[The Warden by Anthony Trollope]@TWC D-Link bookThe Warden CHAPTER XVI 5/20
No intention had ever existed to pass such a law as that proposed, but the government did not intend to abandon it till their object was fully attained by the discussion of this clause. It was known that it would be insisted on with terrible vehemence by Protestant Irish members, and as vehemently denounced by the Roman Catholic; and it was justly considered that no further union between the parties would be possible after such a battle.
The innocent Irish fell into the trap as they always do, and whiskey and poplins became a drug in the market. A florid-faced gentleman with a nice head of hair, from the south of Ireland, had succeeded in catching the speaker's eye by the time that Mr Harding had got into the gallery, and was denouncing the proposed sacrilege, his whole face glowing with a fine theatrical frenzy. "And this is a Christian country ?" said he.

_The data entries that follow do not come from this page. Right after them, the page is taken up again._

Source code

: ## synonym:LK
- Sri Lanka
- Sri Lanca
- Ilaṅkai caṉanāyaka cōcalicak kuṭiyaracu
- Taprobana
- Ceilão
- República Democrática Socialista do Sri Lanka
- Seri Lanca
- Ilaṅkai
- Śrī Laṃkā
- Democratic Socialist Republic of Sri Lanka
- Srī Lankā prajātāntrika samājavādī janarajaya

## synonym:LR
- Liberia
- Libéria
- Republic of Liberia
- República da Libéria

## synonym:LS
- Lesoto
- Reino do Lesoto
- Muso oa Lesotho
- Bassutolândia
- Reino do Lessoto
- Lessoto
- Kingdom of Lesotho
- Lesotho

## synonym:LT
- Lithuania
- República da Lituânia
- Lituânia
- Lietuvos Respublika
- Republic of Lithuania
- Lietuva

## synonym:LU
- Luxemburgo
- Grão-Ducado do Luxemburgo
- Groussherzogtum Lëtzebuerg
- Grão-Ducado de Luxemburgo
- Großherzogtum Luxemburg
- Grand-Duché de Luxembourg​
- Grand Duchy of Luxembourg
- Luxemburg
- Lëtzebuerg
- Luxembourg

(Loud cheers; counter cheers from the ministerial benches.
"Some doubt as to that," from a voice below the gangway.) "No, it can be no Christian country, in which the head of the bar, the lagal adviser (loud laughter and cheers)--yes, I say the lagal adviser of the crown (great cheers and laughter)--can stand up in his seat in this house (prolonged cheers and laughter), and attempt to lagalise indacent assaults on the bodies of religious ladies." (Deafening cheers and laughter, which were prolonged till the honourable member resumed his seat.) When Mr Harding had listened to this and much more of the same kind for about three hours, he returned to the door of the House, and received back from the messenger his own note, with the following words scrawled in pencil on the back of it: "To-morrow, 10 P.M .-- my chambers .-- A.
H." He was so far successful;--but 10 P.M.: what an hour Sir Abraham had named for a legal interview! Mr Harding felt perfectly sure that long before that Dr Grantly would be in London.